OTTAWA — Canada's Health Minister Tony Clement is in Denver this week to take in Barack Obama's coronation at the Democratic National Convention, leaving his officials in Ottawa to manage one of the largest food recalls in Canadian history.
Mr. Clement made his first public comments Sunday on the growing outbreak of listeriosis, but by yesterday Agriculture Minister Gerry Ritz was back as the lead point man for the Conservative government.
Further, Mr. Clement's office told The Globe and Mail yesterday that the Health Minister was not notified about the listeriosis outbreak until Aug. 19 - three days after Canadian Food Inspection Agency officials recommended to Health Canada officials that a recall take place.
It was on Aug. 19 that Mr.
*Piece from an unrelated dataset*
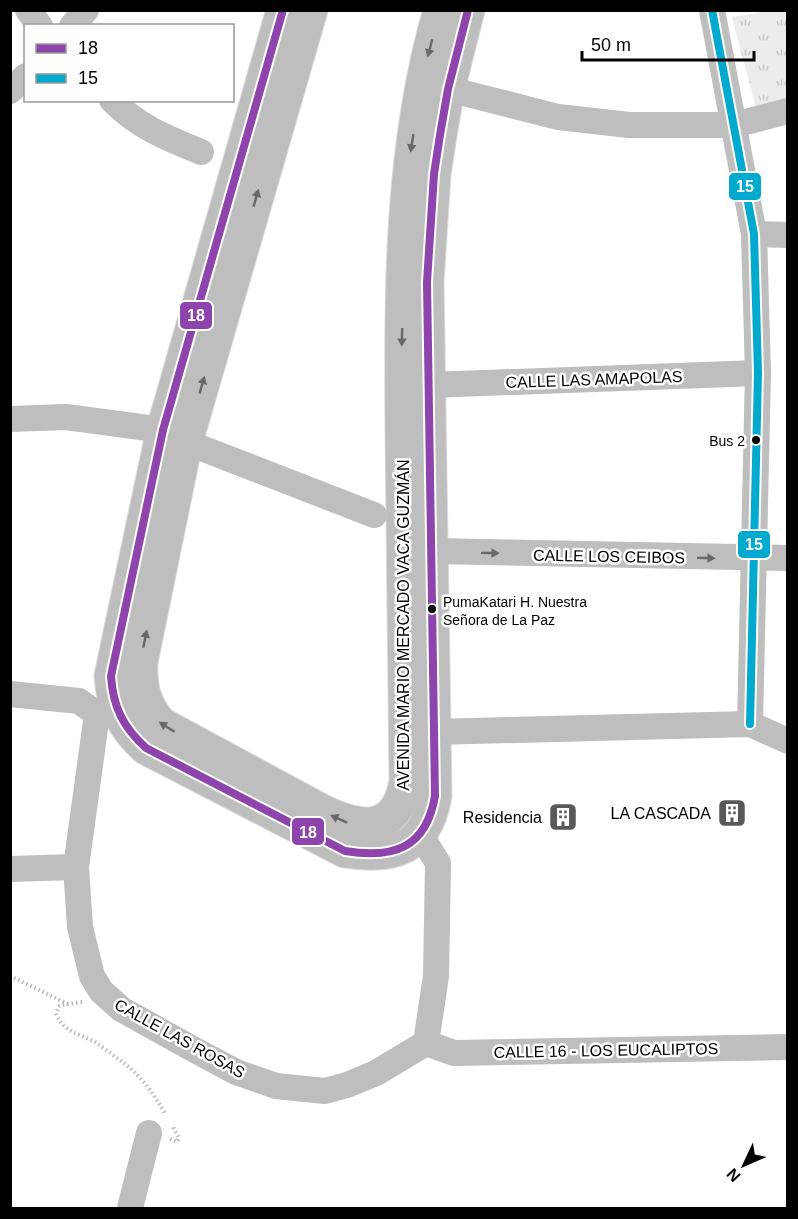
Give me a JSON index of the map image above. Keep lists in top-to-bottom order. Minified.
{"streets":{"main road":["AVENIDA MARIO MERCADO VACA GUZMÁN"],"street":["CALLE LAS AMAPOLAS","CALLE LOS CEIBOS","CALLE LAS ROSAS","CALLE 16 - LOS EUCALIPTOS"]},"crossings":[["CALLE LAS AMAPOLAS","AVENIDA MARIO MERCADO VACA GUZMÁN"],["CALLE LOS CEIBOS","AVENIDA MARIO MERCADO VACA GUZMÁN"],["AVENIDA MARIO MERCADO VACA GUZMÁN","CALLE LAS ROSAS"],["CALLE LAS ROSAS","CALLE 16 - LOS EUCALIPTOS"]],"places":{"other":["Bus 2","PumaKatari H. Nuestra Señora de La Paz"],"building":["LA CASCADA","Residencia"]},"lines":["transit line 18","transit line 15"],"legend":["18","15"],"scale_bar":"50 m","north":"bottom left"}
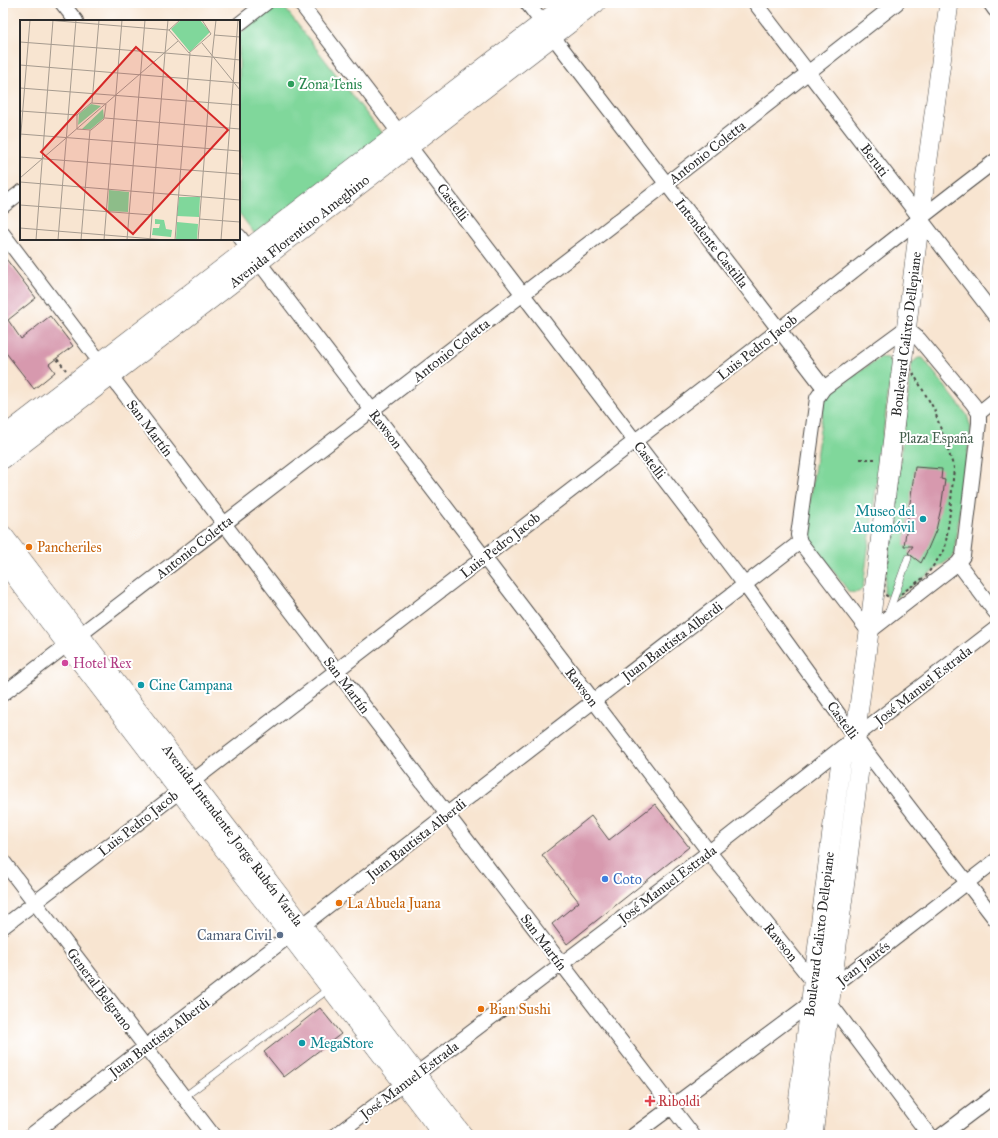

Clement's political staff sent him an e-mail notifying him that his department had been dealing with a listeriosis outbreak and that he should be briefed.
The e-mail was sent the day before Maple Leaf Foods recalled more than 20 meat products and shut down its Toronto plant. The day after the recall, Mr. Clement discussed the outbreak face to face with Prime Minister Stephen Harper in Ottawa.
While Mr. Ritz, who is responsible for the CFIA, came to Ottawa immediately from his Saskatchewan riding to manage the growing crisis, Mr. Clement carried on with his regular schedule, including stops in Saskatchewan and his Parry Sound-Muskoka riding in Ontario.
"I continue to be available all hours of the day and night," said Mr. Clement in a phone call from Denver, where he is one of three Conservative ministers at the event, along with government House Leader Peter Van Loan and Transport Minister Lawrence Cannon. "This is a very important convention where there is a chance that the next president of the United States will be nominated."
But the opposition said the Health Minister should be visible and on the scene.
Liberal Leader Stéphane Dion has already pointed out that Mr. Clement was in the Ontario government that was partly blamed for the tainted-water deaths in Walkerton, Ont. Mr. Dion accused the federal Tories of wanting to take the same deregulation approach to food.
"His absence is yet another example of a Harper minister missing in action at the height of a national medical crisis," Mr. Dion's spokesman, Mark Dunn, said in an e-mail.
NDP health critic Judy Wasylycia-Leis said Mr. Clement should have given the convention a pass.
"To not be on the file and to not be visible and ever-present throughout this whole crisis is dereliction of duty," she said. "I just find this totally reprehensible and unacceptable. It's an abysmal lack of leadership."
Mr. Clement said he has made sure his staff notified him about the outbreak at the proper time. While his office said Mr. Clement and Mr. Ritz have joint responsibility for managing the outbreak, the Prime Minister's director of communications, Kory Teneycke, said Mr. Ritz has the lead and Mr. Clement should not be criticized for being in Denver.
Meanwhile, Mr. Ritz is facing criticism from a former star Conservative candidate.
Allan Cutler, who was praised by Conservatives for blowing the whistle on the sponsorship scandal, says he is shocked and offended by the Harper government's decision to fire a CFIA biologist last month.
Mr. Cutler, a former federal public servant who challenged the way advertising contracts were being handled in 1995 during the Liberal government of Jean Chrétien, received a hero's welcome when he joined the Tory ranks in November, 2005, only to be defeated.
Mr. Cutler is criticizing Mr. Ritz for praising an employee who identified biologist Luc Pomerleau as the source of a politically embarrassing leak. Mr. Pomerleau sent his union a document outlining CFIA plans to transfer some meat-inspection duties to industry.
"We at Canadians for Accountability, a group founded to promote accountability and support whistleblowers, were shocked and offended. Many of us are whistleblowers ourselves," wrote Mr. Cutler.
"An informant is not a whistleblower, and we don't care to be grouped with them."
Mr. Cutler was responding to comments made by Mr. Ritz last week in an interview with The Globe and Mail.
"Some people have likened him to a whistleblower. I dismiss that," Mr. Ritz said at the time. "The whistleblower was the gentleman who turned Mr. Pomerleau in."
Reached yesterday, Mr. Ritz declined to respond in detail to Mr. Cutler.
"It's a free country," he said, when told of Mr. Cutler's letter. "That's what democracy is all about."